Applications in a service oriented architecture (SOA) are often interconnected. One of the challenges with a SOA is that, since the applications are (and must be to some extent) all interconnected, the data sets used by the different applications must be in sync.
Applications will need to store keys to data in other applications that can be used to fetch more detailed information from the services that own that data. In order for one application to lookup data owned by another application, the key specified by the client must be in the server's data set, along with the other data associated with the key that the client is requesting.

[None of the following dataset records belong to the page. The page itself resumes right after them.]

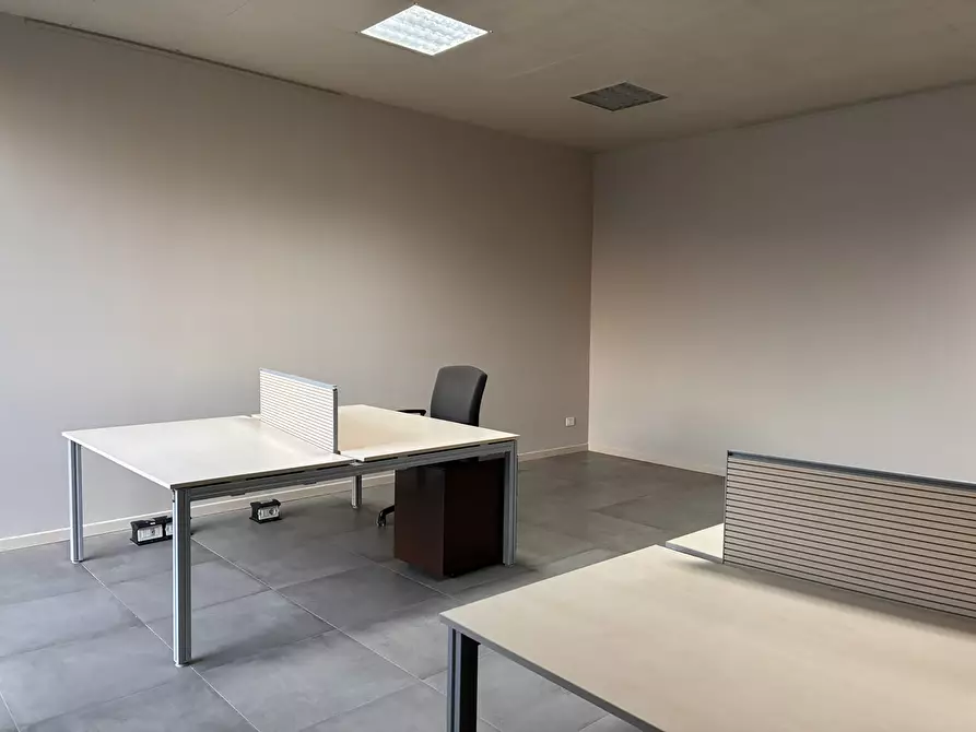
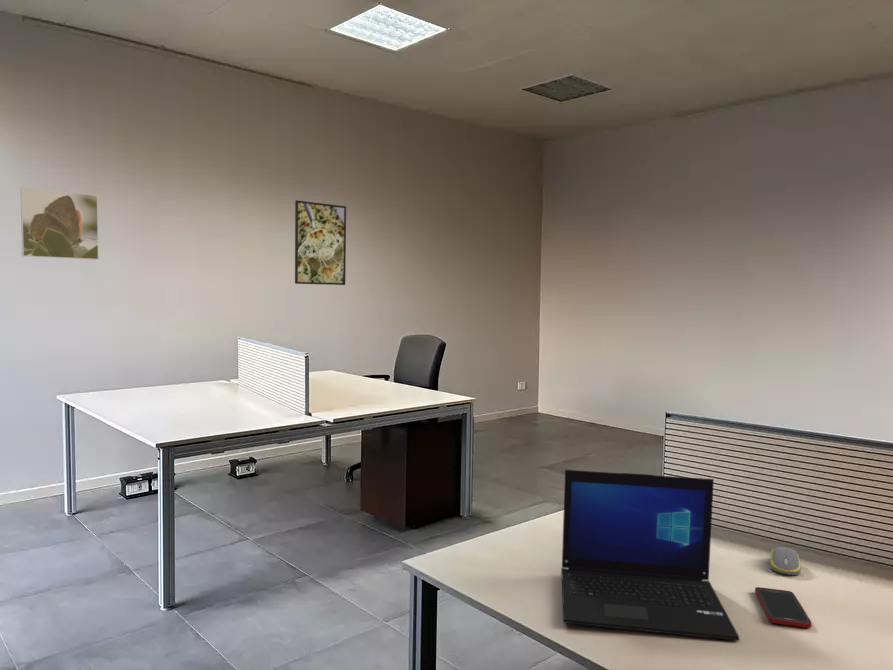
+ computer mouse [769,546,802,576]
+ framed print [294,199,347,286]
+ cell phone [754,586,812,629]
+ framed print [20,186,100,261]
+ laptop [560,469,740,642]
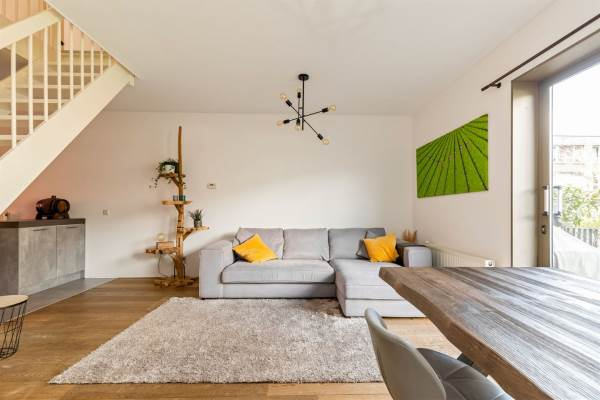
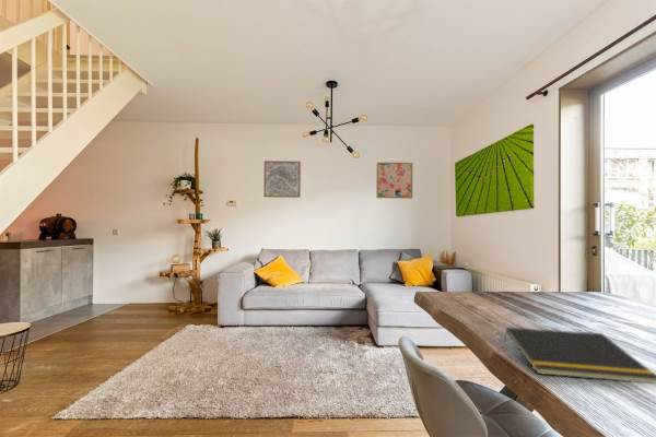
+ notepad [502,327,656,385]
+ wall art [262,160,302,199]
+ wall art [375,162,413,200]
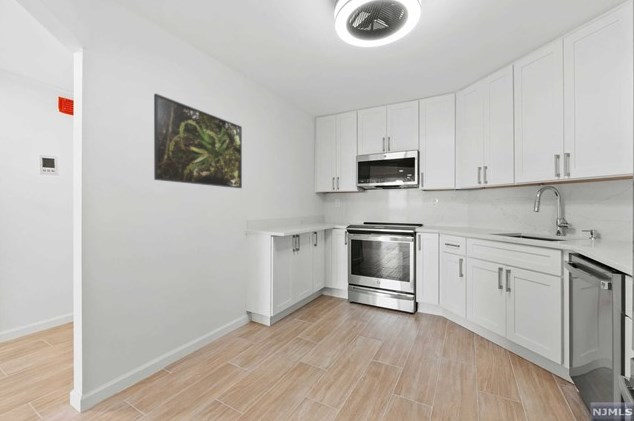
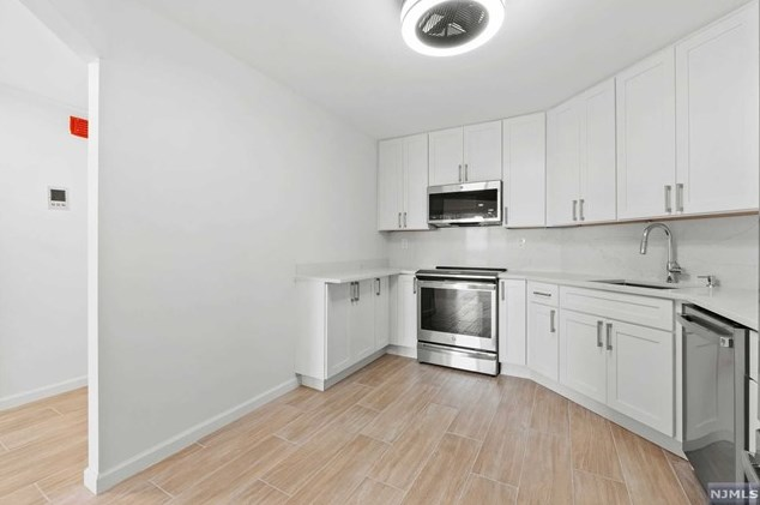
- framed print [153,93,243,189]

Often, each application will have its own, siloed seed data, making inter-app communication impossible. In order to get all of the application data in sync, developers will often resort to populating their development databases with production data. Production data on a developer machine (especially a laptop) is bad business. Do you want to send the email to all of your customers telling them that their sensitive data was on a stolen laptop? I didn't think so.
The goal of this project is to create a common set of seed data that can be used by all applications running in development. Re-seeding the applications in development with this shared seed data would put them all "on the same page", preparing them for inter-app communication.
The seed data would be in a general format, not formatted to any application's data model. Each application will have a script that mutates this seed data to confirm to its data model, and then persist it to its database.
Easier said than done :) Yes, it would be fantastic if we could run an application in isolation, and everything just works. But maintaining the stubs can be difficult. Also, when you stub out service calls, you're not really testing the inter-app communication process. More importantly, stubbing out the calls really only works for read-only APIs. For APIs that create or mutate data, stubbing isn't an ideal strategy. What happens when the app tries to fetch data that it just created/updated on a remote service? How will you see the data you created/updated?
Not really. But, you will need to be running the applications that service API calls for whatever it is that you are developing/testing. This is where POW comes in. POW is a zero-config Rack server for OSX. After installing POW, your apps will be accessible via a .dev url, like http://myapp.dev No more remembering to start an application before you use one of its services. No more remembering which applications run on which ports. If your application is not currently running, POW will start it automatically on the fly.
Making it easier for our applications to talk to one another does have some disadvantages. One being that it makes it easier to couple applications. The goal of a service oriented architecture is to prevent this. With great power comes great responsibility. Carefully consider the trade offs any time you introduce an API call to fetch data from a remote service.